Oct. 21, 2013 - Toronto-based protesters opposed to Trinity Western University’s application to open a law school in B.C. About 30 people protested in front of a courthouse at Osgoode Hall in Toronto on Oct. 18. Photo by Mark Smith. For story by Kent Spencer.

About 30 attended this 2013 protest. Photo: The Province


An evangelical Christian university has won a victory for religious freedom in British Columbia, Canada. The provincial Court of Appeal unanimously decided this week that it was “unreasonable” for the local law society to withhold accreditation from future law graduates of Trinity Western University on the basis of its stance towards extra-marital sex and same-sex marriage.

A panel of five judges said the negative impact on Trinity Western’s religious freedoms would be severe and far outweigh the minimal effect accreditation would have on gay and lesbian rights.

“A society that does not admit of and accommodate differences cannot be a free and democratic society — one in which its citizens are free to think, to disagree, to debate and to challenge the accepted view without fear of reprisal,” says the 66-page judgment.

“This case demonstrates that a well-intentioned majority acting in the name of tolerance and liberalism can, if unchecked, impose its views on the minority in a manner that is in itself intolerant and illiberal.”

Trinity Western is a small evangelical Christian university with about 4,000 students, founded in 1962. Its Community Covenant “asks students to live according to Christian values, including honesty and integrity.
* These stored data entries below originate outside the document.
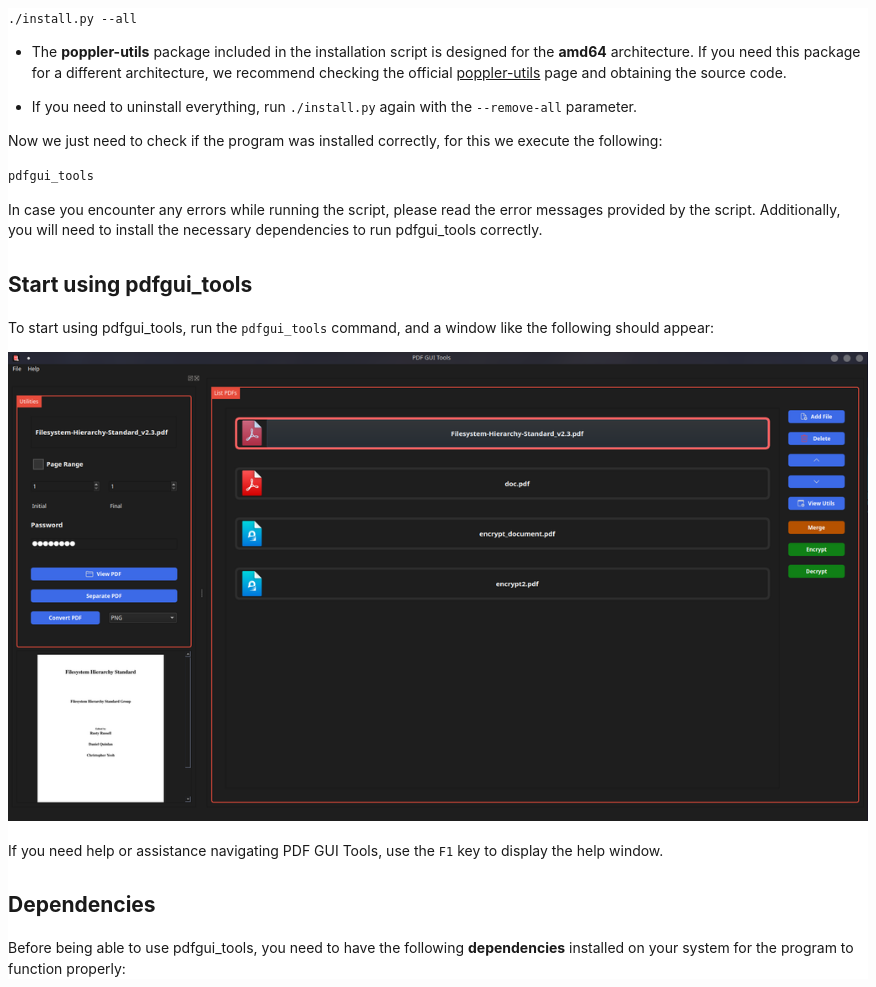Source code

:     ./install.py --all

- <p>The <b>poppler-utils</b> package included in the installation script is designed for the <b>amd64</b> architecture. If you need this package for a different architecture, we recommend checking the official <a href="https://poppler.freedesktop.org/" >poppler-utils</a> page and obtaining the source code.</p>
- If you need to uninstall everything, run `./install.py` again with the `--remove-all` parameter.

Now we just need to check if the program was installed correctly, for this we execute the following:

    pdfgui_tools

In case you encounter any errors while running the script, please read the error messages provided by the script. Additionally, you will need to install the necessary dependencies to run pdfgui_tools correctly.

## Start using pdfgui_tools
To start using pdfgui_tools, run the  `pdfgui_tools` command, and a window like the following should appear:

![1](./Screenshots/Screenshot_2.png?raw=true)

If you need help or assistance navigating PDF GUI Tools, use the  `F1` key to display the help window.

## Dependencies
Before being able to use pdfgui_tools, you need to have the following **dependencies** installed on your system for the program to function properly:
It also asks students to abstain from sexual intimacy outside of marriage, which it defines as between a man and a woman.”

Nobody apparently worried about that until the university gained approval three years ago from the BC government to open a law school. Nor did the covenant rule then worry most of the provincial law societies, which approved automatic accreditation of graduates from the proposed faculty. The exceptions were in Nova Scotia and Ontario, where TWU also has campuses.

The BC Law Society initially approved of the university’s plans, but then bowed to gender rights activists’ claims that the rule about sex and marriage discriminated against unmarried couples and gays and lesbians wanting to enter the legal profession.

In June 2014 the society’s board of governors, called benchers, held a binding referendum on the issue. Of 13,000 members, 4178 voted on the question of whether the society should revoke its accreditation decision – 3210 in favour, 968 against. The Benchers then acted on the majority view of the minority who voted.

TWU took the decision to court, and in December 2015, the B.C. Supreme Court ruled the law society had acted improperly in holding the referendum. Now the Court of Appeals has confirmed the lower court’s decision. According to the National Post:

The Appeal Court decision found that denying approval to Trinity Western would not enhance access to law school for members of the LGBTQ community and therefore wouldn’t help the law society meet its public-interest objectives.

It found that creating 60 new law school seats, which brings the Canadian total to about 2,500, would divert some law school hopefuls from programs elsewhere and, as a result, increase the number of seats available to LGBTQ applicants.

“While we accept that approval of (Trinity Western’s) law school has in principle a detrimental impact on LGBTQ equality rights because the number of law school places would not be equally open to all students, the impact on applications made … by LGBTQ students would be insignificant in real terms.”

From the last paragraph it appears that the judges would not necessarily reach the same conclusion about a big private school. In their balancing of LGBTQ rights and religious freedom rights they have taken into account the real impact TWC’s covenant rule is likely to have.

The court also faulted the benchers on points of administrative law: allowing themselves to be inappropriately blinded by their members, failing to weight the impact of the decision on charter rights and following the majority decision after binding referendum.

The issue also went to the Courts of Appeal in Nova Scotia, where a decision against the N.S. Barristers’ Society is not being appealed; and Ontario, where the court came to a different conclusion about the balancing of rights and upheld the Law Society’s stance against accreditation. TWU is challenging that decision in the Supreme Court of Canada.